◆ WHAT YOU HAVE TO DO ◆
Quote the lines starting with the line that contains "HOGARES INTELIGENTES" and going on through the line that contains "Advertisement", both included, leaving the pictures out of your answer.

Data drawn from a collection
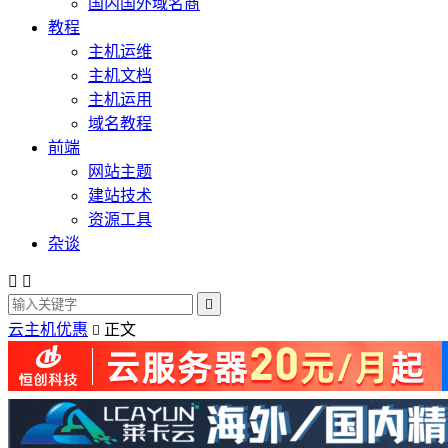
国内国外域名商
教程
主机运维
主机文档
主机运用
域名教程
前端
网站主题
建站技术
资源工具
杂谈



云主机优惠
正文

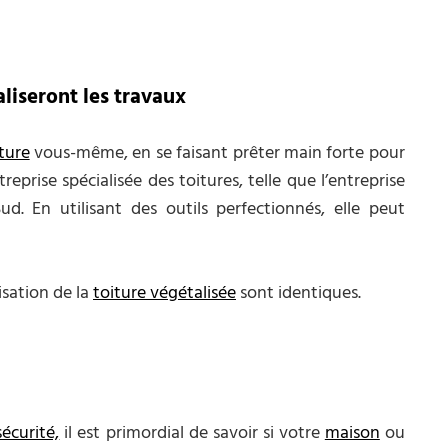
liseront les travaux
iture
vous-même, en se faisant prêter main forte pour
eprise spécialisée des toitures, telle que l’entreprise
d. En utilisant des outils perfectionnés, elle peut
lisation de la
toiture végétalisée
sont identiques.
écurité,
il est primordial de savoir si votre
maison
ou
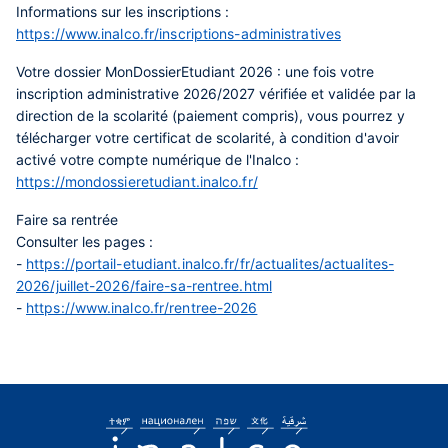
Informations sur les inscriptions :
https://www.inalco.fr/inscriptions-administratives
Votre dossier MonDossierEtudiant 2026 :
une fois votre
inscription administrative 2026/2027 vérifiée et validée par la
direction de la scolarité (paiement compris), vous pourrez y
télécharger votre certificat de scolarité, à condition d'avoir
activé votre compte numérique de l'Inalco :
https://mondossieretudiant.inalco.fr/
Faire sa rentrée
Consulter les pages :
-
https://portail-etudiant.inalco.fr/fr/actualites/actualites-
2026/juillet-2026/faire-sa-rentree.html
-
https://www.inalco.fr/rentree-2026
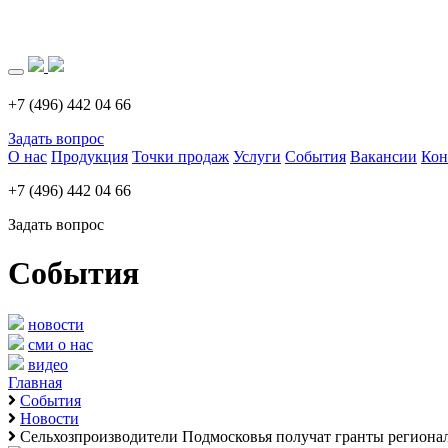
Загрузка..
+7 (496) 442 04 66
Задать вопрос
О нас
Продукция
Точки продаж
Услуги
События
Вакансии
Кон
+7 (496) 442 04 66
Задать вопрос
События
новости
сми о нас
видео
Главная
События
Новости
Сельхозпроизводители Подмосковья получат гранты регионал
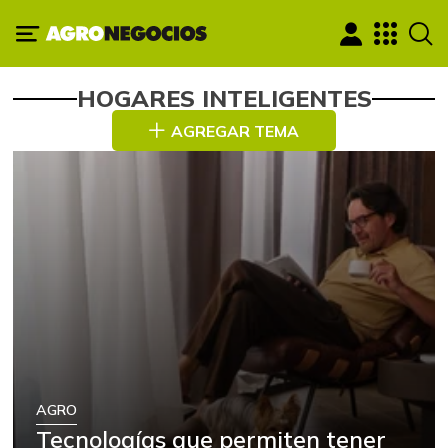
HOGARES INTELIGENTES
AGREGAR TEMA
AGRO
Tecnologías que permiten tener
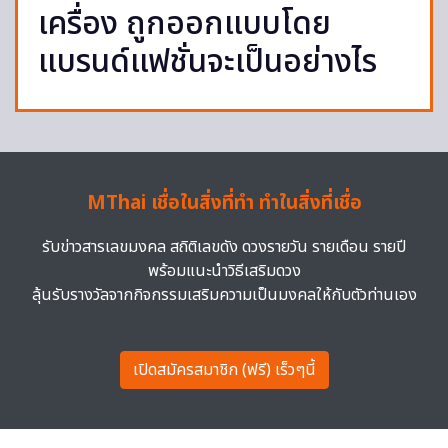
เครื่อง ถูกออกแบบโดย
แบรนด์แฟชั่นจะเป็นอย่างไร
MThai เชื่อในสิ่งที่ทำ ทำในสิ่งที่เชื่อ
รับข่าวสารเลขมงคล สถิติเลขดัง ดวงรายวัน รายเดือน รายปี
พร้อมแนะนำวิธีเสริมดวง
ลุ้นรับรางวัลจากกิจกรรมเสริมความเป็นมงคลให้กับตัวท่านเอง
เปิดสมัครสมาชิก (ฟรี) เร็วๆนี้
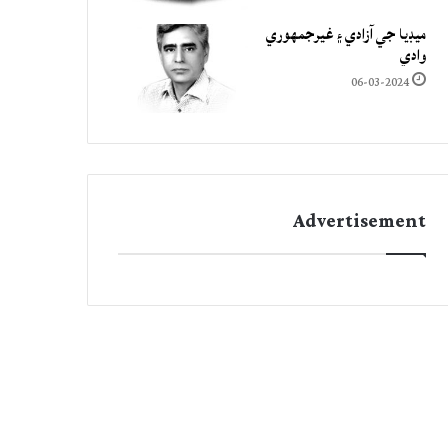
ميڊيا جي آزادي ۽ غيرجمھوري
وادي
06-03-2024
Advertisement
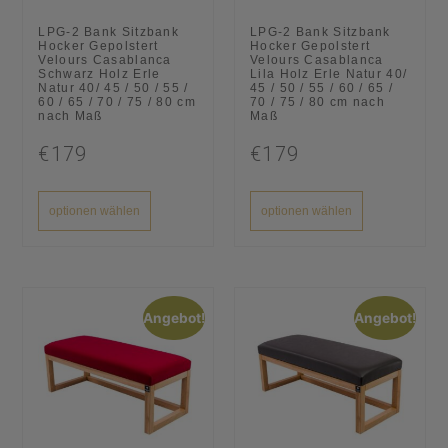
LPG-2 Bank Sitzbank
LPG-2 Bank Sitzbank
Hocker Gepolstert
Hocker Gepolstert
Velours Casablanca
Velours Casablanca
Schwarz Holz Erle
Lila Holz Erle Natur 40/
Natur 40/ 45 / 50 / 55 /
45 / 50 / 55 / 60 / 65 /
60 / 65 / 70 / 75 / 80 cm
70 / 75 / 80 cm nach
nach Maß
Maß
€179
€179
optionen wählen
optionen wählen
Angebot!
Angebot!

◆ EXERCISE OUTPUT ◆
HOGARES INTELIGENTES
AGREGAR TEMA
AGRO
Tecnologías que permiten tener
เครื่อง ถูกออกแบบโดย
แบรนด์แฟชั่นจะเป็นอย่างไร
MThai เชื่อในสิ่งที่ทำ ทำในสิ่งที่เชื่อ
รับข่าวสารเลขมงคล สถิติเลขดัง ดวงรายวัน รายเดือน รายปี
พร้อมแนะนำวิธีเสริมดวง
ลุ้นรับรางวัลจากกิจกรรมเสริมความเป็นมงคลให้กับตัวท่านเอง
เปิดสมัครสมาชิก (ฟรี) เร็วๆนี้
ميڊيا جي آزادي ۽ غيرجمھوري
وادي
06-03-2024
Advertisement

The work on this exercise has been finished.